» **What you should do**
Continue the honors project abstract on N-cadherin and zebrafish optic nerve regeneration from where it stops.
-- Extract to read follows --
Date of Graduation

Spring 2015

Document Type

Honors Research Project

Major

Biology

Research Sponsor

Dr. Qin Liu

First Reader

Dr. Donald Ott

Second Reader

Jordan Renna

Abstract

My Honors Research Project will test the function of the N-cadherin molecule on the zebrafish optic nerve regeneration. N-cadherin is a member of the cadherin superfamily. Cadherins are cell adhesion molecules important for animal development and maintenance of adult structures. Unlike mammals, fish and amphibians have the ability to regenerate their optic nerve after damages. Molecular mechanisms underlying the optic nerve regeneration are still under intense investigation. Studies in Dr. Liu’s laboratory showed that expression of several cadherins, including N-cadherin, was greatly increased during adult zebrafish optic nerve regeneration, suggesting that cadherins may be involved in the optic nerve regeneration process. This idea is supported by preliminary results recently obtained in Dr. Liu’s laboratory showing that blocking N-cadherin function using electroporation of a zebrafish N-cadherin specific morpholino antisense oligonucleotide (NcadMO) severely affected the optic nerve regeneration. Cadherins affect animal development by affecting cell-cell adhesion and expression and function of other molecules. As the first step in determining the molecular mechanism underlying N-cadherin function in the optic nerve regeneration, I will examine expression of two transcription factors, KLF6a and KLF7a known to be important regulators of the optic nerve regeneration, in adult zebrafish retina with N-cadherin function blocked by the NcadhMO.

Adult zebrafish (Danio rerio) will be used in my proposed experiments. The fish will be anesthetized and the optic nerve of the left eye will be crushed using a fine-tipped forceps. In one group of animals, the NcadMO will be electroporated into the left eye one day after the optic nerve crush. In another group of fish, a control MO (standard control MO that does not bind to N-cadherin mRNA) will be electroporated to the left eye also one day after the optic nerve crush. The animals will be allowed to survive for 4 or 7 days. After those few days, the fish will be anesthetized, and the left eye will be dissected out quickly, and fixed in 4% paraformaldehyde. After washing with phosphate buffered saline, the tissues will be cryoprotected (20% sucrose), embedded, sectioned using a cryostat and processed for in situ hybridization to assess expression of KLF6a and KLF7a mRNA expression. My hypothesis is that if N-cadherin controls the optic nerve regeneration via regulating KLF6a and KLF7a expression, their mRNA expression levels will be decreased in the retinas treated with the NcadMO compared to the retinas treated with the control MO.
-- Extract to read concluded --
-- Records provided follows --
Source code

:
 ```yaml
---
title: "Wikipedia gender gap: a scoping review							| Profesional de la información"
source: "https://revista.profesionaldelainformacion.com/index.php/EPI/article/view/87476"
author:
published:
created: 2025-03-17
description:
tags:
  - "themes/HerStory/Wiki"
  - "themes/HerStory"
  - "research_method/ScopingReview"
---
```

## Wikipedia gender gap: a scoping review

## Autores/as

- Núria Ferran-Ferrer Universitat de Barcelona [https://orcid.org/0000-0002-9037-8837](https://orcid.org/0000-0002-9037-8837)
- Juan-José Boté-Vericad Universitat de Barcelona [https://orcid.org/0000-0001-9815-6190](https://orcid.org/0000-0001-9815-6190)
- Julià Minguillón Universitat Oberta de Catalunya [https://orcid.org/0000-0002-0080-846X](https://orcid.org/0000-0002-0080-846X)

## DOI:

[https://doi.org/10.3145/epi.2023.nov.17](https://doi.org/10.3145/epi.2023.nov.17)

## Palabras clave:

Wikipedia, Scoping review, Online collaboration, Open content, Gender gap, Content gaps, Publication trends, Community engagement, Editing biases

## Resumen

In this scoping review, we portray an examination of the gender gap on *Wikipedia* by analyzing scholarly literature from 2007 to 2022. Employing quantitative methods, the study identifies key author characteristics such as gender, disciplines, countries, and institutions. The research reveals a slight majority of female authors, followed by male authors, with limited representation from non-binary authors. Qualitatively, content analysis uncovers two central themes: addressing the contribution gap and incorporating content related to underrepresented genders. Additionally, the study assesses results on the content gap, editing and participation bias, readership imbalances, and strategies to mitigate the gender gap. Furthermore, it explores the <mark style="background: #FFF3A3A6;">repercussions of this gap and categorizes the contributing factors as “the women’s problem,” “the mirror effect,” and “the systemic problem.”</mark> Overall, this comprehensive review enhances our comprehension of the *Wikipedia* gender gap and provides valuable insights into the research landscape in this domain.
-- Records provided concluded --
» **Reply**
By pursuing this project, I intend to gain a broader understanding of the organization of the vertebrate retina and the basis of the nervous tissue regeneration. Specifically, using a model species such as the zebrafish, I hope to learn how N-cadherin exerts its function on the optic nerve regeneration. Also, this research topic has much potential for the medical research field, since it may provide us with insight into reasons why fish can successfully regenerate their optic nerves while the mammals including humans cannot. Results from this study may help us develop therapeutic strategies (e.g. supply synthetic N-cadherin or its interacting molecules to patients with optic nerve injuries) to help eye and/or optic nerve regeneration in mammals. Results of this project will be presented as a poster at local scientific meetings (e.g. UA Annual Undergraduate Research Symposium) and/or in a peer-reviewed publication in a scientific journal in the field.